━━━ Supplied material ━━━
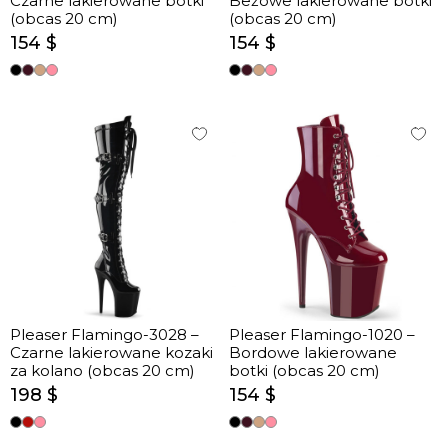
Czarne lakierowane botki
Beżowe lakierowane botki
(obcas 20 cm)
(obcas 20 cm)
154 $
154 $
Pleaser Flamingo-3028 –
Pleaser Flamingo-1020 –
Czarne lakierowane kozaki
Bordowe lakierowane
za kolano (obcas 20 cm)
botki (obcas 20 cm)
198 $
154 $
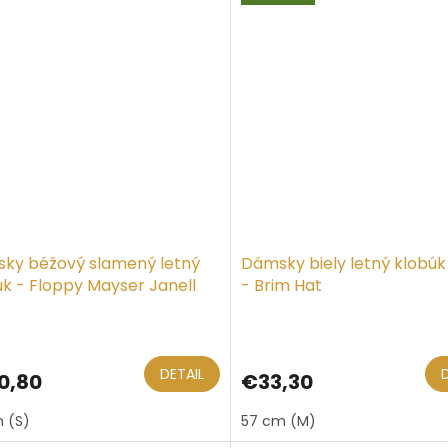
ky béžový slamený letný
Dámsky biely letný klobúk
úk - Floppy Mayser Janell
- Brim Hat
DETAIL
0,80
€33,30
 (S)
57 cm (M)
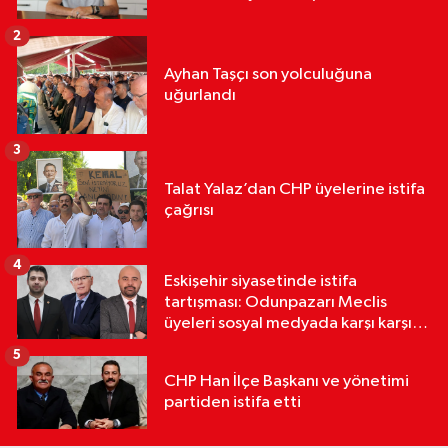
2
Ayhan Taşçı son yolculuğuna
uğurlandı
3
Talat Yalaz’dan CHP üyelerine istifa
çağrısı
4
Eskişehir siyasetinde istifa
tartışması: Odunpazarı Meclis
üyeleri sosyal medyada karşı karşıya
geldi
5
CHP Han İlçe Başkanı ve yönetimi
partiden istifa etti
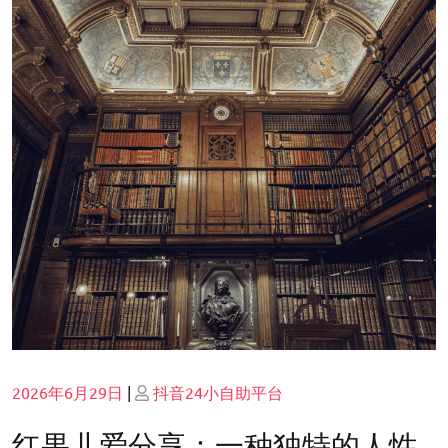
Posted
Posted
2026年6月29日
|
抖音24小自助平台
on
on
红果儿爱分享：一种独特的人性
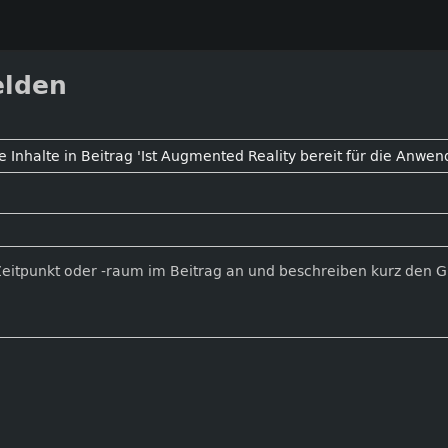
elden
Zeitpunkt oder -raum im Beitrag an und beschreiben kurz den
━━━
Action item: Can you reproduce all of the lines above exactly, leaving the pictures out of your answer?

Result:
Czarne lakierowane botki
Beżowe lakierowane botki
(obcas 20 cm)
(obcas 20 cm)
154 $
154 $
Pleaser Flamingo-3028 –
Pleaser Flamingo-1020 –
Czarne lakierowane kozaki
Bordowe lakierowane
za kolano (obcas 20 cm)
botki (obcas 20 cm)
198 $
154 $
ky béžový slamený letný
Dámsky biely letný klobúk
úk - Floppy Mayser Janell
- Brim Hat
DETAIL
0,80
€33,30
 (S)
57 cm (M)
2
Ayhan Taşçı son yolculuğuna
uğurlandı
3
Talat Yalaz’dan CHP üyelerine istifa
çağrısı
4
Eskişehir siyasetinde istifa
tartışması: Odunpazarı Meclis
üyeleri sosyal medyada karşı karşıya
geldi
5
CHP Han İlçe Başkanı ve yönetimi
partiden istifa etti
Posted
Posted
2026年6月29日
|
抖音24小自助平台
on
on
红果儿爱分享：一种独特的人性
elden
Zeitpunkt oder -raum im Beitrag an und beschreiben kurz den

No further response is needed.